Runs a query with bauplan and put the table in a Pandas dataframe
"""
try:
df = _client.query(query=sql, ref=branch).to_pandas()
return df
except bauplan.exceptions.BauplanError as e:
print(f"Error: {e}")
return None
def plot_interactive_chart(df: pd.DataFrame) -> None:
"""
Creates an interactive bar chart using Plotly Express
"""
# Define the figure to display in the app
fig = px.bar(
df,
y='Zone',
x='number_of_trips',
orientation='h',
title='Number of Trips per Zone',
labels={'number_of_trips': 'Number of Trips', 'Zone': 'Zone'},
height=800
)
# Customize the layout
fig.update_layout(
showlegend=False,
xaxis_title="Number of Trips",
yaxis_title="Zone",
hoverlabel=dict(bgcolor="white"),
margin=dict(l=20, r=20, t=40, b=20)
)
# Display the plot in Streamlit
st.plotly_chart(fig, use_container_width=True)
def main():
# Set up command line argument parsing
parser = ArgumentParser()
parser.add_argument('--branch', type=str, required=True, help='Branch name to query data from')
args = parser.parse_args()
# set up the table name as a global
table_name = 'top_pickup_locations'
st.title('A simple data app to visualize taxi rides and locations in NY')
# instantiate a bauplan client
client = bauplan.Client()
# Using the branch from command line argument
branch = args.branch
# Query the table top_pickup_locations using bauplan
df = query_as_dataframe(
_client=client,
sql=f"SELECT * FROM {table_name}",
branch=branch
)
if df is not None and not df.empty:
# Add a toggle for viewing raw data
if st.checkbox('Show raw data'):
st.dataframe(df.head(50), width=1200)
# Display the interactive plot
plot_interactive_chart(df=df.head(50))
else:
st.error('Error retrieving data. Please check your branch name and try again.')
if __name__ == "__main__":
main()
Run the Streamlit app¶
Create a virtual environment, install the necessary requirements and then run the Streamlit app. Remember that you will need to pass the branch in which you materialized the target table as an argument in the terminal.
python3 -m venv venv
source venv/bin/activate
pip install bauplan streamlit==1.28.1 pandas==2.2.0 matplotlib==3.8.1 seaborn==0.13.0 plotly==5.24.1
streamlit run viz_app.py -- --branch <YOUR_BRANCH>
This app will simply visualize the final table of our pipeline, nothing fancy.
The programmable Lakehouse¶
One of the core strengths of bauplan is that every key operation on the platform can be seamlessly integrated into other applications using its straightforward Python SDK.
Concepts such as plan creation, data import, execution, querying, branching, and merging—demonstrated throughout this documentation—are all accessible via simple SDK methods.
This design makes your data stack highly programmable and easy to embed into any existing workflow, offering flexibility and efficiency for modern data-driven applications.

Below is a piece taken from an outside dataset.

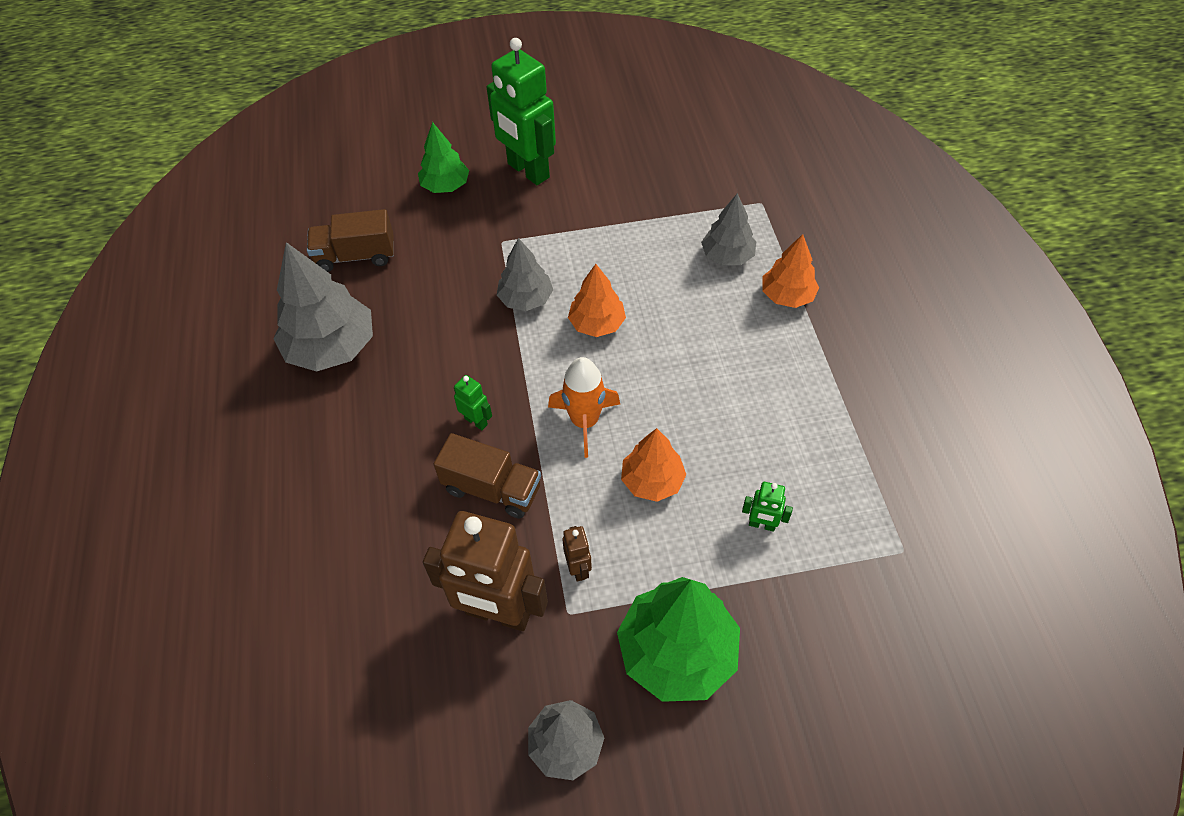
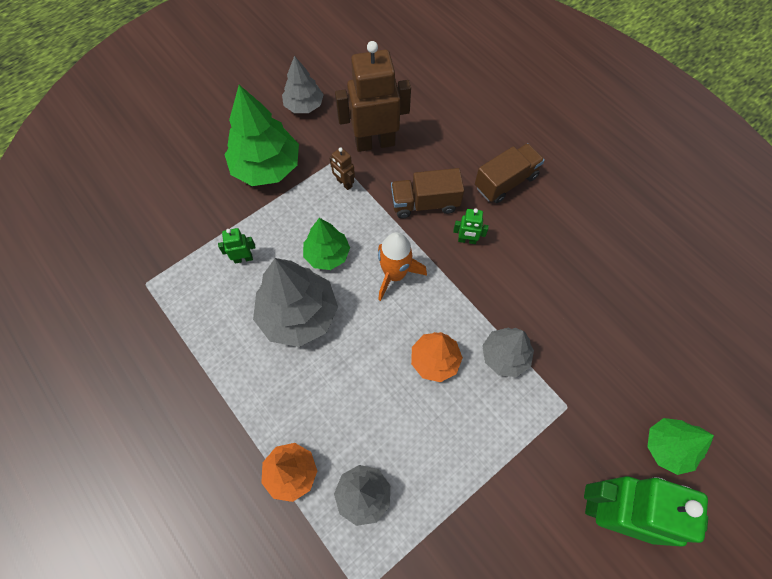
camera: 150 degrees right, 10 degrees up
grey tree [273,242,373,372] -> grey tree moved to [253,258,338,347]
brown truck [307,209,394,272] -> brown truck moved to [475,143,545,204]
orange tree [621,428,686,502] -> green tree [303,218,350,270]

This Streamlit app serves as a simple example of how Bauplan can be integrated into other applications using its Python SDK. In this example, we demonstrate the use of the query
method, which allows bauplan to function as a query engine.
With this method, we can run arbitrary SQL queries and seamlessly convert the results into a tabular objects (e.g. Pandas DataFrame).
This enables us to perform real-time interactive queries on any table within any branch of the data catalog that we have access to, providing a powerful way to explore and visualize data in real time.
Summary¶
We have demonstrated how Bauplan can be used to develop a data pipeline that powers a simple data visualization app. Through straightforward abstractions, we achieved the following:
Created a branch in our data catalog.
Built a transformation pipeline leveraging multiple dependencies.
Materialized the pipeline’s results in the data lake as Iceberg tables.
Throughout the process, we did not need to manage runtime compute configurations, containerization, Python environments, or the persistence of data in the lake and catalog—Bauplan handled all of that seamlessly. Moreover, with a simple import statement, we integrated the bauplan runtime into our Streamlit app. Thanks to the Bauplan Python SDK, embedding the platform’s capabilities into other applications is both intuitive and efficient.